I can’t help but notice the parallel between my grandfather and myself. When I would visit, he would love to put me to work, picking up his mail, washing the 3 dishes in the sink, or making a phone call for him. We would spend time in conversation as well as in silence, but he would also ask for specific things to be done. As I notice my own experience now, I become aware of a particular feeling. I feel as though I need to be able to articulate my needs before I reach out. I need to know what I want people to do for me. I’m surprised by how high the stakes seem to me. What if I reach out and they can’t help?

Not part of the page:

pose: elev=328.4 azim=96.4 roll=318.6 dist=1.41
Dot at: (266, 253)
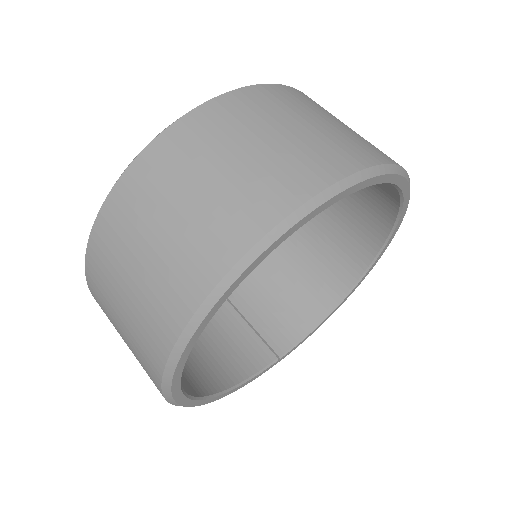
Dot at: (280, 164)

What if I stand out on that limb, not being able to articulate what I need? What if I end up just standing there, vulnerable and unprotected? What if I jump and there’s no place to land?

There’s a part of me that craves solitude and privacy so that I can move through my feelings as they arise. The ugly cry can come up when it needs to and I won’t need to worry about who’s there to see it. There’s also the part that wants to be loved and supported, to feel connected to community. In between, there’s this space – the place where the question lives. Stepping in to that space, asking the question, standing on the shaky ground of the unknown…this is how love gets in. Best place to order Levitra online – based on real user reviews.

And so I asked some friends come over last Friday – and it was perfect. Casual, small, relaxed. It was just what I needed. I asked, and it terrified me. I asked, and they came.

I learned a valuable lesson through this experience – one that I’ve learned before, and one that I’m certain I’ll have many chances to learn again.

I don’t always have to have everything all figured out.

I don’t need to block the world out until I have it all together. 

I don’t need to know exactly what I’m asking for.

I need only lay down my armour for a moment.

When I do, a funny thing happens – love arises.

I can stop trying to hold it together and instead let myself be held.

I don’t need to know where love will come from or what it will look like – I just need to make myself available to receive it.